Ou seja, neste momento em que estou a escrever ela está aqui ao meu lado, não fazendo a mínima ideia de que estou a escrever sobre si. Nem o vai saber mesmo que queira, pois a minha letra até eu tenho dificuldades em compreender. Pelo menos para já, uma vez que há pouco, quando se ausentou, enfiei nos seus pertences um bilhetinho onde escrevi: "oqueficanagaveta.blogs.sapo.pt - o passageiro do seu lado esquerdo". Isto significa que neste momento, e agora refiro-me ao momento em que o leitor está a percorrer estas linhas, ela pode já ter feito o mesmo. E pode também ter lido os meus posts anteriores e ter percebido que não sou de fiar, o que não abona nada a meu favor, mas, ainda assim, com o que decidi apesar de tudo publicar, há de ficar no mínimo um pouco lisonjeada. Como irá reagir é que é uma caixinha de surpresas. A profusão de possibilidades daria para escrever um romance, embora o mais provável seja que nada aconteça. Nem sequer noto curiosidade da parte dela em ver o que estou para aqui a escrever... Agora vou pôr o caderno de lado que já estamos quase a tocar na pista.
P.S. Assim que aterrámos ela tirou a máscara o que não me desiludiu de maneira nenhuma. Estava à espera de que nesta altura conseguisse obter alguma atenção da sua parte, mas qual quê. Saí à sua frente e entrei no autocarro na porta do meio na esperança de que me seguisse. Não é que se enfiou na porta de trás sentando-se numa cadeira virada para trás e não me dando qualquer hipótese. Afinal não queria mesmo nada comigo. Um desinteresse mais do que completo. Já no aeroporto desviou-se para o lavabo e eclipsou-se de vez. Nem enquanto esperava pela mala a vi passar. E agora o papelinho está com ela e já não há nada a fazer... ou será que também sonhei com isto?
Como é bonito o teu nome. Tal como a Lua, que torna menos escura a noite, assim foste tu para mim naquela viagem de avião.
Era noite de temporal. Estavas nervosa, mas confiante. Eu, mergulhado que estava em pensamentos tortuosos, pouco me importava com o que pudesse vir a acontecer.

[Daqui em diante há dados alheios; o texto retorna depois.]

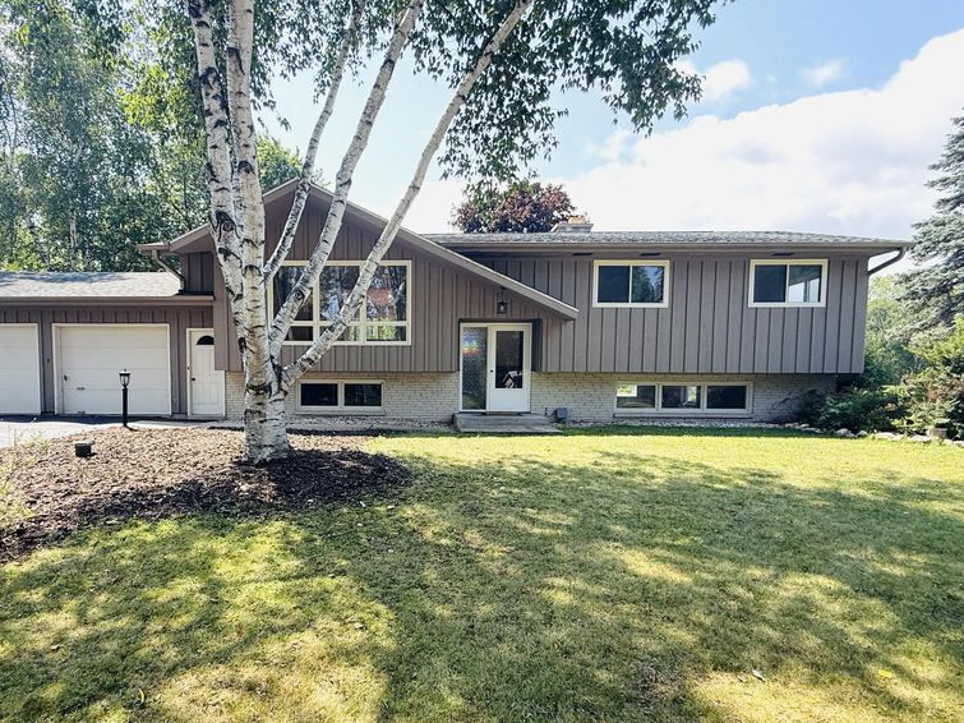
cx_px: 410
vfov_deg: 68.2
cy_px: 420
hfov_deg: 84.1
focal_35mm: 19
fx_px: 529
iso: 64
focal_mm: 2.22
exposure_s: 1/535
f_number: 2.2
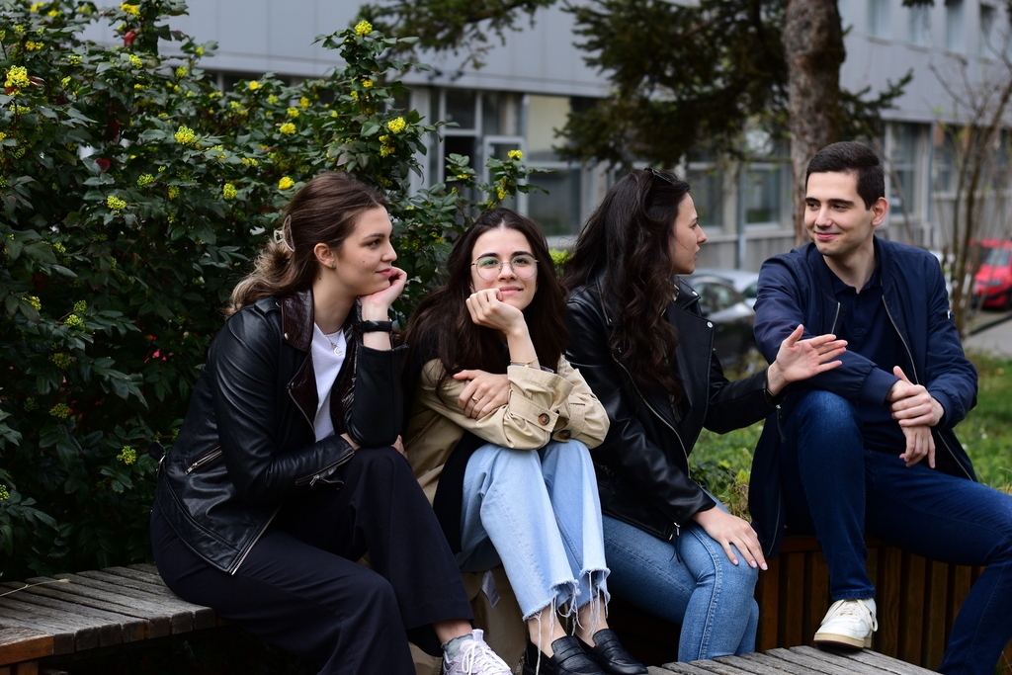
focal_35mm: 75
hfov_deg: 27.0
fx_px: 2108
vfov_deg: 18.2
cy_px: 338
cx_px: 506
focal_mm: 50
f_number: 3.2
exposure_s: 1/500
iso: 100
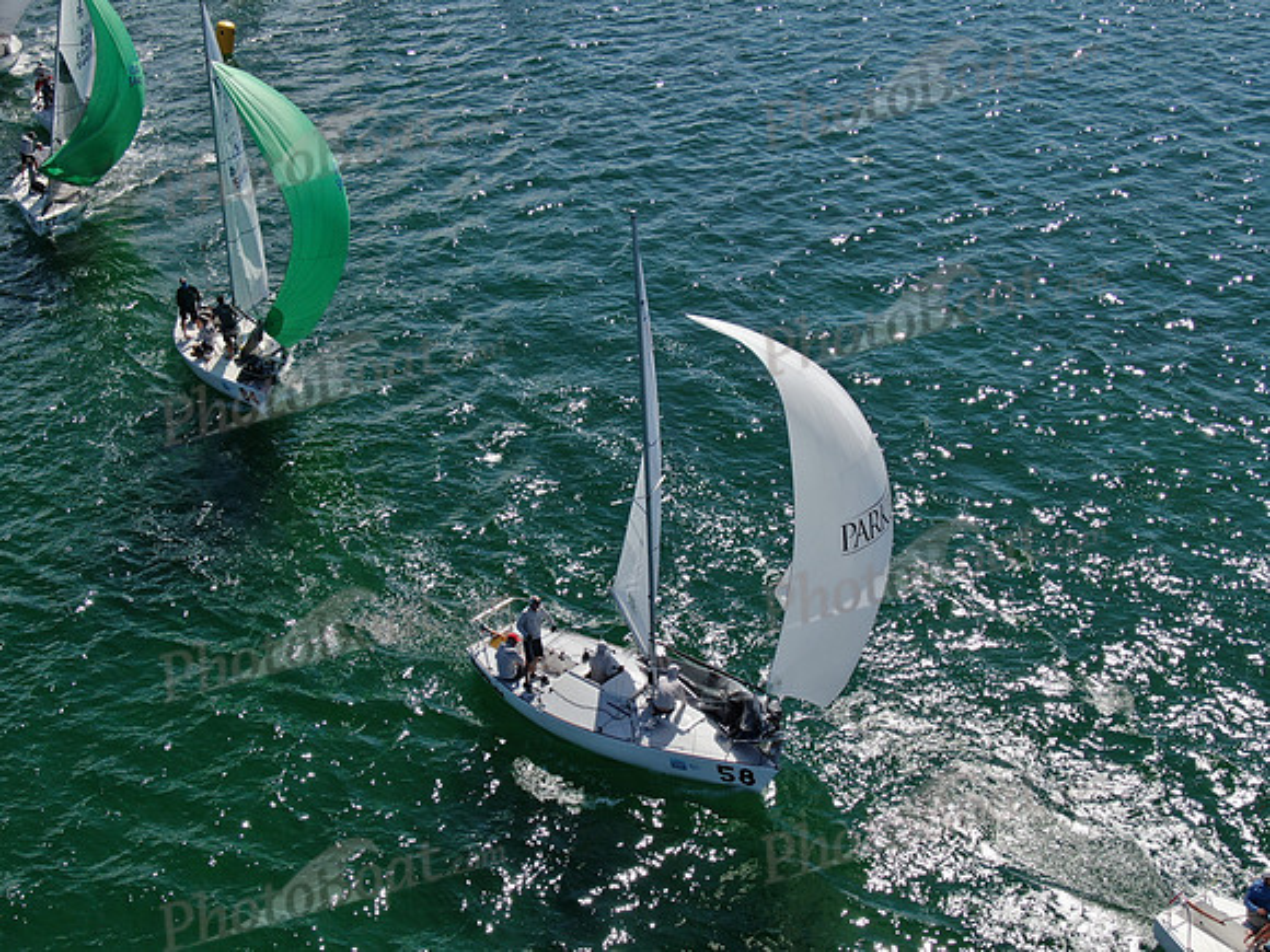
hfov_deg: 39.7
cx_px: 635
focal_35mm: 48
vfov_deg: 30.3
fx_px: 1761
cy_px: 476
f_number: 3.8
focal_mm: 8.6
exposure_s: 1/1250
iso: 100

Deliciei-me a ver como gerias a situação e como tentavas manter os passageiros descontraídos. Como disfarçavas o teu próprio medo. E a tua beleza fez-me esquecer todo o resto. Saboreei cada segundo da tua presença, tendo consciência de que jamais nos iríamos encontrar. E, mesmo sem me teres dirigido o olhar, vi nos teus olhos o esplendor que irradia a tua alma. Foi tão boa esta viagem, Luana.
Noutra paragem, o destino quis juntar-nos novamente e, desta vez, agraciou-me com a bênção do teu olhar. Naquele momento, olhando nos teus olhos e vendo o teu sorriso, apesar de estarmos em terra, senti-me a flutuar e não queria mais voltar a pousar.
Sei que não voltarei a estar contigo, mas sempre que olhar para a Lua, pensarei que poderás estar também a olhar para ela. Então, verei nela os teus olhos refletidos e sentirei que afinal estás ao meu lado.